ACTIVITY: Please copy the stretch of the Charlie Rose profile from "Rose had nothing" through "few years later." word for word.

TEXT SHOWN:

= Beginning of Section =

Just before he went national with The Charlie Rose Show, Rose had anchored Twentieth-Century Fox Television’s Personalities. He accepted the job in 1990, only to be disappointed by its tabloid subjects six weeks after. Ten months later, he successfully pitched the idea of the eponymous interview program to Bill Baker, the top honcho of PBS affiliate, Thirteen/WNET-TV.
Earlier, Charlie Rose had been an obscure personality, known best by 1980s night owls as the host of CBS News Nightwatch, which aired from 2:00 A.M. to 6:00 A.M, five times a week. His six-year stint with the program paid off when he won his first Emmy Award in 1987 for his three-hour conversation with murderer Charles Manson.
He earned his second Emmy in 1992, two years before The Charlie Rose Show was threatened by the financial woes of its studio, WNET. He was compelled to transfer the program to Bloomberg Television News.
Rose had nothing to do with journalism at first, studying for law at Duke University. Disenchanted with lawyers, Rose enrolled at New York University for a business course. He eventually inadvertently warmed to a career in broadcasting when his ex-wife, Mary King, researched for 60 Minutes. He then landed his first weekly reporting job in WPIX-TV in New York City a few years later.

= End of Section =

[Dataset entries]
= Beginning of Section =

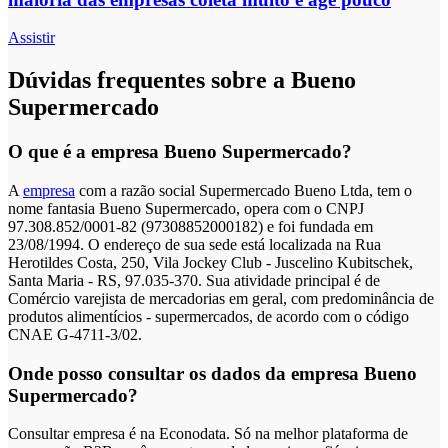
Assistir
Dúvidas frequentes sobre a Bueno
Supermercado
O que é a empresa Bueno Supermercado?
A
empresa
com a razão social Supermercado Bueno Ltda, tem o
nome fantasia Bueno Supermercado, opera com o CNPJ
97.308.852/0001-82 (97308852000182) e foi fundada em
23/08/1994. O endereço de sua sede está localizada na Rua
Herotildes Costa, 250, Vila Jockey Club - Juscelino Kubitschek,
Santa Maria - RS, 97.035-370. Sua atividade principal é de
Comércio varejista de mercadorias em geral, com predominância de
produtos alimentícios - supermercados, de acordo com o código
CNAE G-4711-3/02.
Onde posso consultar os dados da empresa Bueno
Supermercado?
Consultar empresa é na Econodata. Só na melhor plataforma de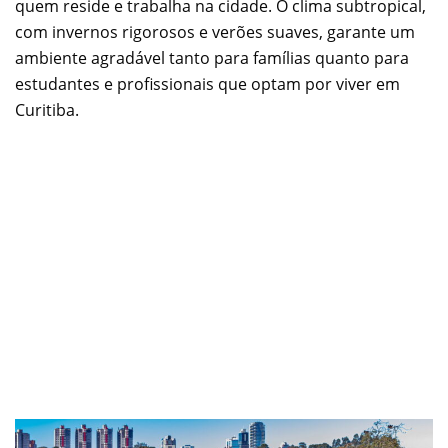
quem reside e trabalha na cidade. O clima subtropical,
com invernos rigorosos e verões suaves, garante um
ambiente agradável tanto para famílias quanto para
estudantes e profissionais que optam por viver em
Curitiba.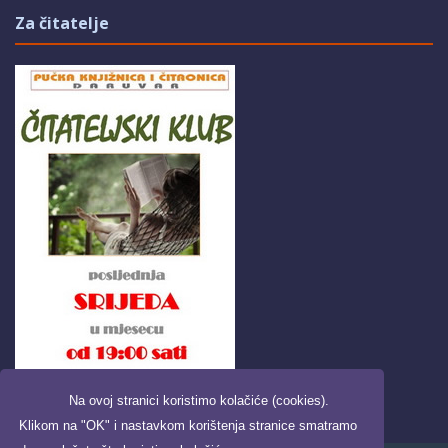
Za čitatelje
Na ovoj stranici koristimo kolačiće (cookies).
Klikom na "OK" i nastavkom korištenja stranice smatramo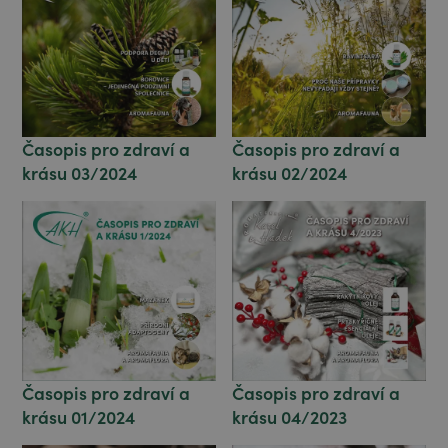
Časopis pro zdraví a
Časopis pro zdraví a
krásu 03/2024
krásu 02/2024
Časopis pro zdraví a
Časopis pro zdraví a
krásu 04/2023
krásu 01/2024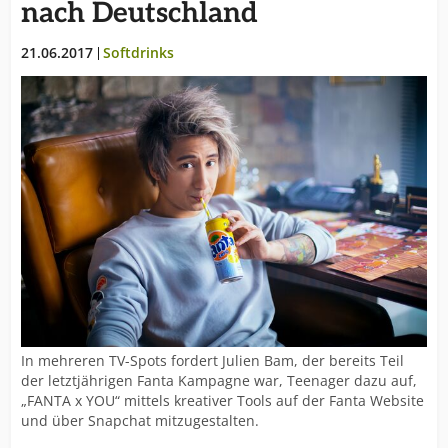
ehrgeizige Ziele formuliert und berichtet regelmäßig
nach Deutschland
über die Fortschritte. In Deutschland produziert
Coca-Cola seit 1929. Heute arbeiten hier etwa 12.000
21.06.2017
Softdrinks
Mitarbeiter an rund 70 verschiedenen Standorten.
Das Portfolio hierzulande umfasst mehr als 70
Produkte aus allen Segmenten alkoholfreier
Getränke.
In mehreren TV-Spots fordert Julien Bam, der bereits Teil
der letztjährigen Fanta Kampagne war, Teenager dazu auf,
„FANTA x YOU“ mittels kreativer Tools auf der Fanta Website
und über Snapchat mitzugestalten.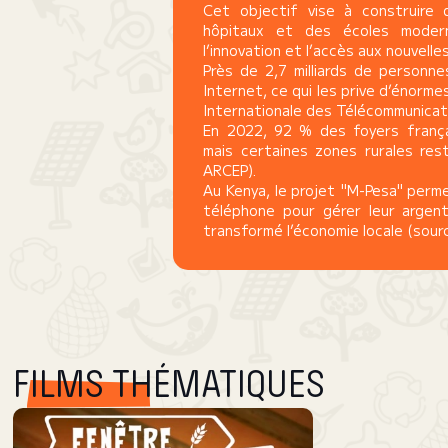
Cet objectif vise à construire
hôpitaux et des écoles moder
l’innovation et l’accès aux nouvell
Près de 2,7 milliards de personn
Internet, ce qui les prive d’énorme
Internationale des Télécommunicat
En 2022, 92 % des foyers frança
mais certaines zones rurales res
ARCEP).
Au Kenya, le projet "M-Pesa" permet
téléphone pour gérer leur argen
transformé l’économie locale (sourc
FILMS THÉMATIQUES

= End of Section =

RESULT:
Rose had nothing to do with journalism at first, studying for law at Duke University. Disenchanted with lawyers, Rose enrolled at New York University for a business course. He eventually inadvertently warmed to a career in broadcasting when his ex-wife, Mary King, researched for 60 Minutes. He then landed his first weekly reporting job in WPIX-TV in New York City a few years later.